**Work instruction**
In the entries below, find the line with "M847,990v38l-72,1 -1,-37z" and the line with "M746,1056l76,8 -6,60 -76,-9z". Reproduce those two lines and every line between them exactly, and nothing more.

**Record extracts**
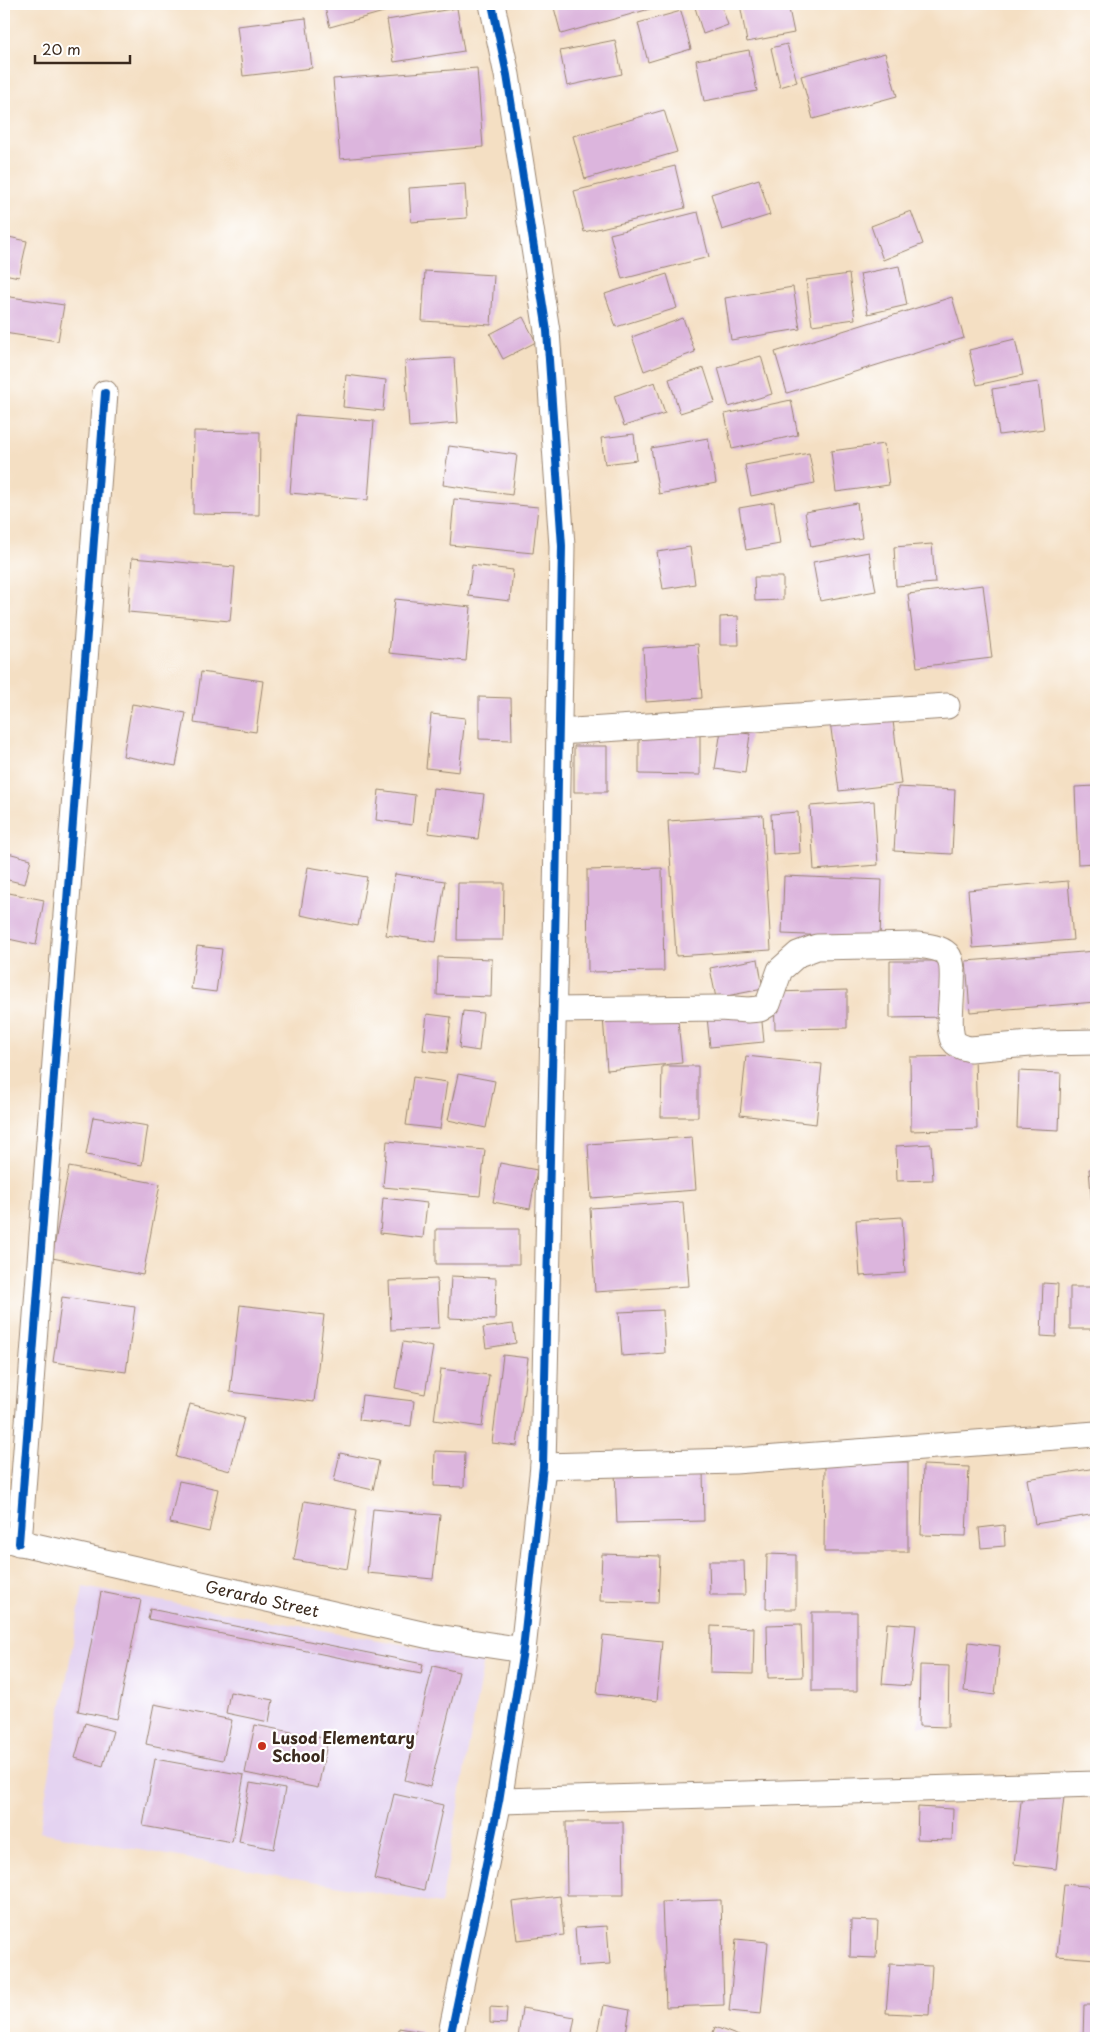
<svg xmlns="http://www.w3.org/2000/svg" width="1100" height="2042" font-family="'Playpen Sans',sans-serif">
  <rect width="100%" height="100%" fill="#fff"/>
  <filter id="ink" filterUnits="userSpaceOnUse"><feTurbulence type="fractalNoise" baseFrequency=".02" numOctaves="2"/><feDisplacementMap in="SourceGraphic" scale="10" xChannelSelector="R" yChannelSelector="G"/><feConvolveMatrix kernelMatrix="1 2 1 2 8 2 1 2 1" color-interpolation-filters="sRGB"/></filter>
  <filter id="wash" filterUnits="userSpaceOnUse"><feTurbulence type="fractalNoise" baseFrequency=".0096" numOctaves="4" result="noise"/><feDisplacementMap in="SourceGraphic" scale="20" xChannelSelector="R" yChannelSelector="G"/><feGaussianBlur stdDeviation="1.12" result="paint"/><feColorMatrix in="noise" values="0 0 0 0 0 0 0 0 0 0 0 0 0 0 0 0 0 1.4 0 .05"/><feComposite in="paint" operator="in"/></filter>
  <g filter="url(#wash)">
    <rect width="100%" height="100%" fill="#f4dfc3"/>
    <path fill="#e4d3f1" d="M83,1587l401,72 -43,245 -402,-72z"/>
    <g id="blocks">
      <path fill="#dcb5dd" d="M324,4h88l-82,23z
        M553,4h99l1,4 -92,26z
        M694,4h27l7,21 -25,9z
        M740,4h48l6,29 -47,9z
        M457,8l7,43 -70,11 -7,-42z
        M681,11l10,38 -43,13 -10,-39z
        M306,18l6,50 -69,8 -6,-50z
        M615,40l7,34 -55,12 -7,-35z
        M787,44l10,38 -17,5 -9,-39z
        M749,50l8,41 -53,10 -8,-41z
        M885,53l12,43 -84,23 -12,-43z
        M477,68l6,79 -143,12 -7,-80z
        M664,110l13,42 -92,27 -12,-43z
        M675,166l10,42 -101,24 -10,-41z
        M759,179l11,36 -48,15 -11,-36z
        M465,184l2,34 -56,4 -2,-34z
        M911,211l12,33 -40,16 -12,-34z
        M698,212l11,45 -87,22 -12,-45z
        M4,236l23,5 -8,36 -15,-3z
        M899,266l8,39 -39,9 -8,-40z
        M425,271l69,4 -3,50 -69,-4z
        M667,274l10,34 -61,19 -11,-33z
        M849,274l6,45 -43,6 -6,-45z
        M793,287l7,42 -69,11 -6,-42z
        M4,296l60,9 -6,36 -54,-8z
        M952,297l12,41 -177,55 -12,-41z
        M523,317l13,25 -33,17 -13,-25z
        M683,318l12,34 -51,19 -12,-34z
        M1015,339l8,36 -46,10 -8,-35z
        M761,356l11,38 -43,13 -11,-39z
        M454,358l4,65 -49,4 -4,-66z
        M704,368l11,34 -35,11 -11,-34z
        M346,375l40,5 -3,31 -40,-4z
        M655,382l10,31 -41,13 -10,-30z
        M1038,382l6,47 -45,6 -7,-46z
        M791,400l7,35 -66,14 -7,-35z
        M296,415l78,6 -6,79 -78,-7z
        M194,431l66,1 -1,83 -66,-1z
        M634,434l3,26 -32,4 -4,-26z
        M708,438l8,45 -57,11 -8,-46z
        M884,444l5,41 -53,7 -5,-41z
        M449,446l68,9 -5,40 -69,-10z
        M809,453l6,30 -64,13 -6,-31z
        M454,499l84,8 -5,46 -83,-8z
        M774,502l6,42 -34,6 -7,-42z
        M857,503l5,35 -51,9 -6,-35z
        M932,544l3,39 -39,3 -2,-39z
        M690,547l5,37 -32,5 -6,-37z
        M869,552l7,39 -56,10 -7,-39z
        M132,558l103,9 -5,54 -102,-9z
        M472,565l41,5 -3,31 -42,-5z
        M754,577h29v23l-28,1z
        M983,585l9,73 -75,9 -9,-73z
        M395,599l76,8 -5,54 -77,-8z
        M738,616l1,29h-19v-28z
        M698,644l4,54 -56,4 -3,-54z
        M201,672l62,9 -7,51 -62,-9z
        M479,697l32,1 1,42 -33,-1z
        M132,704l54,9 -10,53 -53,-10z
        M892,713l9,71 -62,7 -9,-70z
        M431,714l34,4 -6,54 -33,-4z
        M721,730l29,4 -5,39 -30,-4z
        M639,731h61v44l-61,-1z
        M574,746h33v46h-33z
        M1096,786v77l-18,1 -3,-77z
        M898,787l57,3 -3,64 -58,-3z
        M433,788l51,6 -6,45 -50,-6z
        M379,790l36,5 -3,30 -36,-5z
        M874,801l4,64 -64,5 -4,-64z
        M798,812l2,41 -27,2 -2,-41z
        M763,815l8,135 -95,6 -8,-135z
        M4,852l27,7 -6,25 -21,-5z
        M308,867l59,10 -9,49 -58,-11z
        M662,868l2,103 -76,1 -1,-102z
        M395,874l50,7 -9,61 -50,-7z
        M784,876l98,4 -2,58 -98,-4z
        M1068,881l5,59 -100,8 -5,-58z
        M458,883h46l-1,57h-46z
        M4,892l40,8 -8,45 -32,-7z
        M197,946l25,3 -6,43 -25,-3z
        M1096,951v51l-126,10 -4,-51z
        M438,957l54,2 -1,38 -54,-2z
        M758,959l5,30 -47,9 -6,-30z
        M890,961h56v56l-56,1z
        M847,990v38l-72,1 -1,-37z
        M677,1010l5,53 -75,7 -4,-53z
        M463,1011l20,2 -4,38 -20,-3z
        M761,1012l3,30 -54,5 -3,-30z
        M427,1014l24,3 -4,36 -24,-3z
        M746,1056l76,8 -6,60 -76,-9z
        M975,1056l2,73 -66,2 -1,-74z
        M662,1066h36v51h-37z
        M1019,1071l42,2 -2,57 -42,-2z
        M458,1074l37,7 -9,47 -38,-8z
        M413,1077l34,5 -7,47 -34,-4z
        M93,1117l55,9 -6,39 -56,-10z
        M692,1137l4,53 -105,8 -3,-54z
        M387,1141l98,9 -5,46 -97,-9z
        M931,1144l2,36 -36,1 -1,-35z
        M500,1163l37,7 -7,39 -37,-7z
        M69,1167l91,17 -17,91 -91,-17z
        M1089,1169h7v61l-2,1z
        M383,1198l44,5 -4,35 -43,-5z
        M683,1202l6,84 -94,6 -5,-84z
        M902,1217l3,56 -45,3 -4,-56z
        M436,1229h83v35h-83z
        M451,1276l45,2 -1,42 -46,-2z
        M437,1279l2,49 -48,2 -2,-49z
        M1043,1283l15,1 -2,53 -15,-1z
        M1070,1287h25v42h-25z
        M62,1297l73,10 -9,65 -73,-10z
        M240,1305l84,10 -10,87 -84,-10z
        M663,1310l2,43 -43,3 -3,-44z
        M513,1324l3,19 -30,5 -3,-20z
        M403,1342l30,5 -8,47 -30,-6z
        M503,1355l25,3 -11,88 -25,-3z
        M441,1369l48,6 -7,52 -48,-7z
        M362,1395l52,6 -3,25 -52,-6z
        M190,1404l54,14 -14,53 -54,-14z
        M435,1451l30,1 -1,35 -30,-1z
        M340,1453l39,8 -6,29 -39,-9z
        M825,1462h83v90h-84z
        M923,1465l46,2 -3,69 -45,-1z
        M1096,1468v46l-61,10 -8,-45z
        M703,1470l1,51 -87,2 -2,-51z
        M179,1481l39,8 -9,43 -39,-9z
        M304,1501l53,9 -10,59 -53,-9z
        M373,1509l67,6 -7,64 -66,-6z
        M1004,1525l1,21 -24,2 -2,-20z
        M602,1554l58,2 -2,47 -58,-2z
        M767,1554l29,1v54h-30z
        M709,1561h35l1,34h-35z
        M101,1592l40,8 -24,119 -39,-8z
        M150,1609l273,55 -2,10 -273,-55z
        M812,1612h45v79h-45z
        M887,1623l29,2 -6,61 -28,-2z
        M801,1624l2,53 -35,1 -1,-53z
        M711,1626l43,2 -1,46 -43,-1z
        M603,1635l59,6 -5,60 -60,-7z
        M969,1642l31,4 -5,49 -31,-4z
        M920,1665l29,1 -1,61 -29,-1z
        M433,1666l26,6 -29,115 -25,-7z
        M230,1692l43,8 -4,22 -43,-9z
        M154,1704l78,16 -9,40 -77,-16z
        M85,1723l28,8 -10,35 -28,-8z
        M255,1725l73,14 -10,49 -73,-15z
        M155,1759l89,16 -12,67 -89,-16z
        M250,1783l35,6 -11,60 -35,-7z
        M1022,1793l42,4 -8,72 -42,-5z
        M394,1794l49,11 -19,85 -50,-11z
        M918,1807l35,2 -1,31 -35,-1z
        M566,1822h57l1,73h-57z
        M1064,1884l32,3v72l-39,-3z
        M560,1896l4,39 -47,5 -5,-38z
        M721,1900l3,105 -58,2 -4,-105z
        M851,1920l27,1 -2,37 -26,-1z
        M607,1926l3,38 -32,2 -3,-38z
        M736,1939l32,3 -7,72 -32,-3z
        M890,1964l42,2 -3,49 -43,-2z
        M604,2005l26,5 -5,28h-28z
        M1084,2005h12v33h-13z
        M490,2007l17,1 -1,16 -16,-1z
        M522,2008l53,9 -4,21h-53z
        M715,2027l29,11h-33z
        M399,2028l23,4 -1,6h-23z"/>
    </g>
  </g>
  <g filter="url(#ink)">
    <use href="#blocks" fill-opacity="0" stroke="#988470" stroke-width="1"/>
    <g fill="none" stroke-linecap="round" stroke-linejoin="round">
      <g stroke="#988470" stroke-width="27">
        <g id="minor">
          <path d="M559,732l388,-26"/>
          <path d="M553,1010l167,-2 28,2 12,-1 8,-5 12,-34 18,-16 19,-7 100,-2c9,1 23,2 30,9 13,14 -3,66 6,86 4,6 11,8 17,9l73,-6 53,-1"/>
          <path d="M543,1466l192,-5 361,-27"/>
          <path id="s1" d="M4,1539l426,97 93,14"/>
          <path d="M19,1543l86,-1150"/>
          <path d="M499,1801l597,-17"/>
          <path d="M450,2038l49,-237 24,-151 20,-184 13,-570 6,-350 -15,-215 -40,-256 -15,-71"/>
        </g>
      </g>
      <use href="#minor" stroke="#fff" stroke-width="25"/>
      <g stroke="#fff" stroke-width="11">
        <path id="cycleway" d="M19,1543l86,-1150
          M450,2038l49,-237 24,-151 20,-184 13,-570 6,-350 -15,-215 -40,-256 -15,-71"/>
      </g>
      <use href="#cycleway" stroke="#0057b8" stroke-width="8"/>
    </g>
  </g>
  <circle fill="#c8321e" stroke="#fff" stroke-width="2" cx="262" cy="1746" r="5"/>
  <g text-anchor="middle" dominant-baseline="central" stroke-width="4.5" stroke-linejoin="round" paint-order="stroke">
    <g font-size="16" fill="#3b2a1e" stroke="#fff">
      <text stroke="none"><textPath href="#s1" startOffset="265">Gerardo Street</textPath></text>
    </g>
    <g font-size="16" font-weight="bold" fill="#3b2a1e" stroke="#fff" text-anchor="start">
      <text x="272" y="1737">Lusod Elementary<tspan x="272" dy="18">School</tspan></text>
    </g>
  </g>
  <rect width="1100" height="2042" fill="none" stroke="#fff" stroke-width="20"/>
  <path d="M35 55v8h95v-8" fill="none" stroke="#3b2a1e" stroke-width="2.5"/>
  <text x="42" y="55" font-size="15" fill="#3b2a1e" stroke="#ffffff" stroke-width="4" paint-order="stroke">20 m</text>
</svg>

**Result**
        M847,990v38l-72,1 -1,-37z
        M677,1010l5,53 -75,7 -4,-53z
        M463,1011l20,2 -4,38 -20,-3z
        M761,1012l3,30 -54,5 -3,-30z
        M427,1014l24,3 -4,36 -24,-3z
        M746,1056l76,8 -6,60 -76,-9z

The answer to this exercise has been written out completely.